** Excerpt provided **
-- Opening Marker --
The First Book of Management

Chapter 10 - Bob vs. Bob

Not everyone I have delegated to has worked out as well as Roy did. You can’t always tell without trying it. Obviously you would ideally build up steadily, from small easy jobs to big important risky projects, developing your confidence in them and their belief in themselves. If only life was always that simple. What if you have got a really important task and you can’t decide whether to delegate it?

The answer is Grip.   I

learnt this from ‘Big’ Bob Smallcombe, who had hands like shovels and an immensely powerful mental and physical presence. You didn’t want to upset him. He delegated a lot, but he always maintained a grip. So although you were doing the job, he knew how it was going, so he could still sleep at night.

Have you ever been driving your car at night along a dark country lane and switched off your headlights, just for a couple of seconds? The tarmac and the hedges are inky black as you speed through them, and the moonlit sky is then lighter than the road. Then you switch your lights back on and the road is once again lighter than the sky. You correct for the slight drift off course that has happened during your moments in the darkness. By the way: Don’t do this! It’s dangerous!  

But the serious problems only happen if you switch your lights off for too long at one time. If you keep putting them on occasionally you can stay on the road. When driving you can probably only switch your lights off for a second or two. With a project you may be able to leave it for a month without checking. To put it another way, you only need to check it once a month in order to keep it on track. It depends how quickly the person doing it might drift off track. This is the essence of Grip.

If Bob thought you might drift, maybe because the project was more difficult than the ones you were normally accustomed to doing, he would keep a tighter grip - getting you to report progress to him every week, or even every day. You were doing it, but he knew what was going on, and was there to get you back on track (in a constructive not a criticising way) if necessary. Sometimes he had to help, but he never got any surprises.

If a person proved themselves he would reduce the tightness of grip - maybe even as far as “Let me know if you get behind schedule” or “Only tell me if there’s a problem you can’t handle”. This gave Bob more time to do other things, and gave you the motivation of having your own project that you were trusted to do.

He kept a chart of sickness and absence on his office wall. His supervisors were responsible for filling it in for their people, red for absence, green for sickness, but it was in Bob’s office so he had grip. They were doing it, he knew what was going on.  

If you promised him you would do something he would always ask “When will I get it” and would write your answer in his diary. Then, on the date you had promised, he would be there, asking if you had done it. Heaven help you if you hadn’t, because not only had you failed to do the job but you had also failed to be able to estimate how long it would take you. He would ask for a new date, write it down in his diary, and this time you would stick to it!
-- Closing Marker --
** Information **
-- Opening Marker --
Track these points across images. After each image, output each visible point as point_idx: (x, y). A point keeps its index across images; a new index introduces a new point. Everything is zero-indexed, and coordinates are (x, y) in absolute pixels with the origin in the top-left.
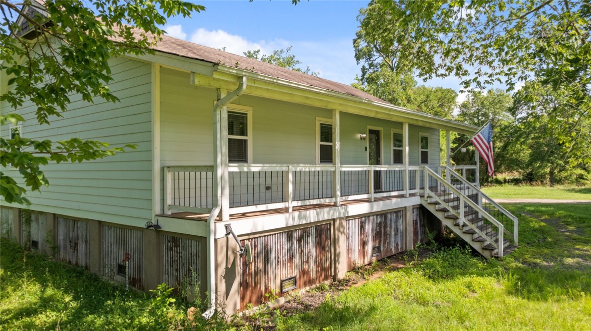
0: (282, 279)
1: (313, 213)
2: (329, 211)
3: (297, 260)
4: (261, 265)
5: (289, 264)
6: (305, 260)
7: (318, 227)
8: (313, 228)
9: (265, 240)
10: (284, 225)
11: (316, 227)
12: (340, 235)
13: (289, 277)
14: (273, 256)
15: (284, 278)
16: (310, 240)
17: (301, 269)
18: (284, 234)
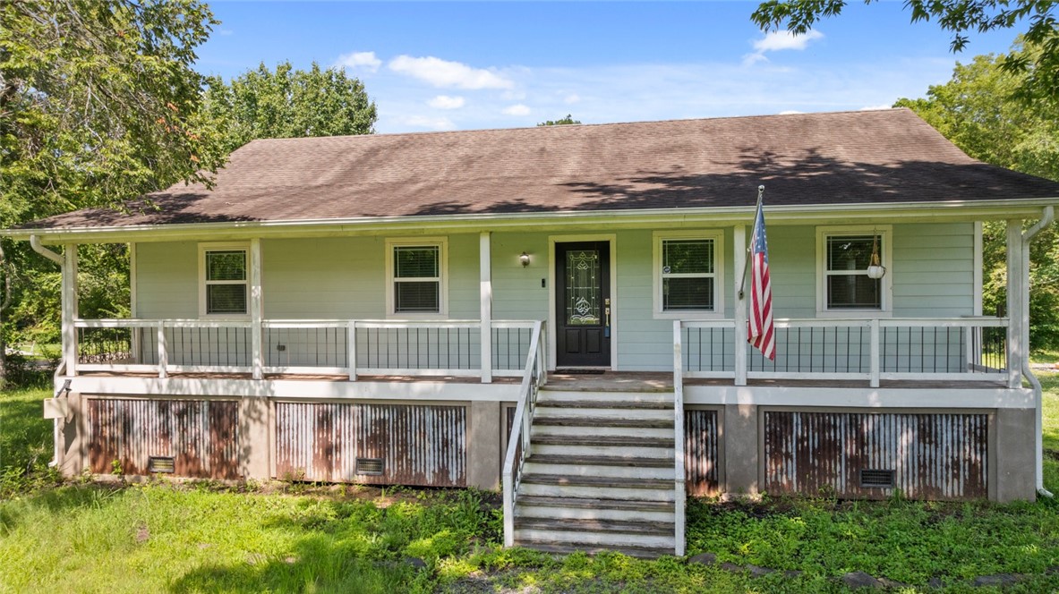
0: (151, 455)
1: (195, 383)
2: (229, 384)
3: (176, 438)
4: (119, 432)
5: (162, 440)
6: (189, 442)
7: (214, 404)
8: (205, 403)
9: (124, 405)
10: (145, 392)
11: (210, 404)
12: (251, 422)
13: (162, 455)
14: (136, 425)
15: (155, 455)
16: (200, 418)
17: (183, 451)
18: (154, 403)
-- Closing Marker --
Carry on the management chapter about "Big" Bob Smallcombe and Grip, starting right after its final sentence.

There was one person who didn’t like being gripped. He was also called Bob - I’ll call him “Slippery Bob”. He was in charge of Electrical Projects.  

If you asked him when a job would be ready he’d say “All in good time - it’s got to be done right” or “I’m running it, don’t you trust me?”. …Slippery! If you asked him how a job was progressing he’d say “Fine”.

His game was that if you wanted to interfere then he’d ask you how you wanted to run it. “Over to you. You tell me how you want it done” and he knew full well that nobody else understood the electrical stuff. So you would have to give in and say “OK then I’ll leave you to it.” He was too cunning for me, and nearly everybody else.

The only person who could beat Slippery Bob was Big Bob.

Big Bob would have a meeting once a week where Slippery Bob would have to report on progress. Failure to turn up would get Slippery Bob in big trouble. At the meeting Slippery Bob would have to report on each project - was it still on schedule or not? Big Bob didn’t want to know the detail, and certainly didn’t want to tell Slippery Bob how to do his job - he just wanted to know if the job was on schedule.  

He wouldn’t take “It depends” for an answer. He used his authority as the boss to demand an answer. He couldn’t force you to do the impossible and guarantee a date, but he could force you to give him your best estimate. And giving accurate estimates is one of the things that managers are paid to do for their bosses, so they have to do it. If it was late he wanted to know what you were going to do about it. So Slippery Bob had to give estimates, and then had to keep to them.

Slippery Bob was doing the job, and Big Bob could sleep at night.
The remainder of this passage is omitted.